Don had become a hero back home as he utterly dominated teams like West Indies and South Africa during 1931 and 1932, where he scored two centuries and three double centuries, thus becoming a household name in international cricket. But things were to change soon.

Come the 1932-33 Ashes, England came prepared with a tactic to keep Bradman at the shore. As it turned out, Bradman’s 232-run knock at the Oval had revealed a chink in his seemingly impeccable armour, and ECB’s Plum Warner had decided to keep the ball on body length for Bradman and the Australians.

The trick, albeit devilish, worked for England as they won the series 4-1 at the back of extreme controversy with the series named the Bodyline series. It was clearly not played in the spirit of the game and resulted in straining political relations between the two countries before MCC disbanded the tactics in 1935. There were still questions on its efficacy to stop Bradman, though, as the opener would end with one century and 396 runs, averaging 56.57 during this series.

Don Bradman would return to England in 1934 with a famous triple century at Leeds, batting for three days straight. During this Test, he also declined an invitation from English journalist Neville Cardus, stating that his team needed him to score a double century the next day.

When Cardus had reportedly reminded him that no batsman had scored consecutive triple centuries at the same venue prior to it, referring to his last outing in Leeds when Don had ended up scoring 334, Bradman had famously replied, “I don’t believe in the law of averages”. Needless to say, he scored a triple century in that game, and Australia would regain the Ashes 2-1 in 1934. 

Surprisingly, despite all his heroics, not many in the Australian team were happy when Bradman was handed the captaincy. Bradman wasn’t included in the South Africa tour soon after when Vic Richardson led the side to a 4-0 win, and a perception was created that Bradman wasn’t pivotal to Australia’s success. The debate was finally settled when Don captained the Rest of Australia XI side against the main Australia team and won.

Don would also prove his captaincy skill in the 1937 Ashes when he pulled off a stroke of genius after trailing 2-0 with the series at stake. The third Test saw Don declaring the innings at 181/6 on a difficult track and getting into the second innings with a lead. Intermittent rain had kept the pitch wet, and Bradman would bat with his lower order first to dry out the track at MCG before coming out to score 270 and win the match. He would then score 212 and 169 in Adelaide and Sydney, respectively, to win the series 3-2.    

Then came the World War, and staying away from cricket affected Don mentally as well as financially. He also suffered from fibrositis during this period and declined a tour of New Zealand after cricket resumed. However, upon his wife’s insistence, he returned to play Ashes and helped Australia win it 3-0 quite convincingly. 

He had suddenly regained his mojo, and after thrashing India on home soil, where he scored 715 runs, Bradman would announce that Australia could remain unbeaten in England - something that hadn’t happened before. But Don being Don, he matched his words with Australia winning the series 4-0, which included his famous unbeaten 173-run knock at Headingley to chase 404. 

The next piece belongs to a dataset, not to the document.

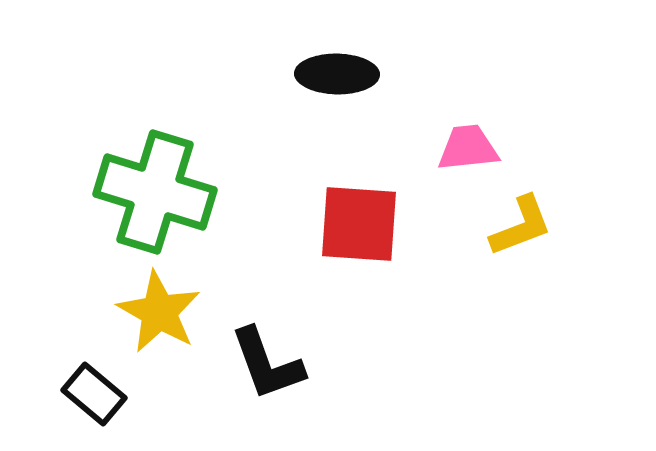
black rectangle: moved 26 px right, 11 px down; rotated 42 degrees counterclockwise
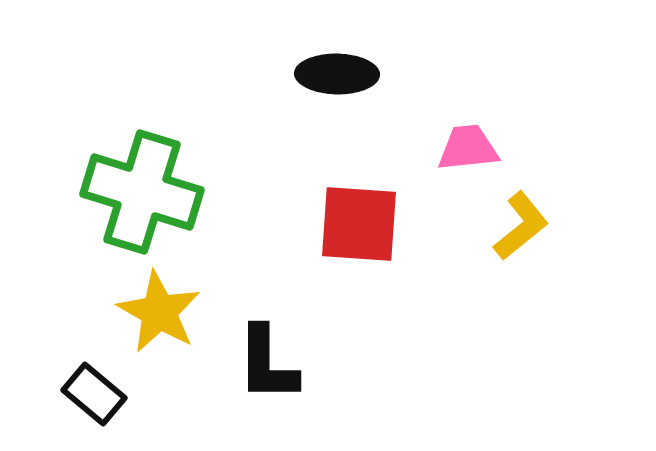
green cross: moved 13 px left
yellow L-shape: rotated 18 degrees counterclockwise
black L-shape: rotated 20 degrees clockwise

Unfortunately, Bradman was dismissed for a duck in the fifth and his final Test match’s first innings at the Oval, where his Test average was 101.39, and he was just four runs away from 7000 Test runs. Not only that, those four crucial runs would have cemented his Test average at 100 forever. But, as destiny would have it, Bradman ended his career with an average of 99.94 as England lost by an innings.

Bradman passed away on February 25, 2001, and he is compared with the best batsmen in the world even today. An unorthodox batsman with very few chinks in his armour, many still believe he was the best cricketer to wield his willow in the 22 yards.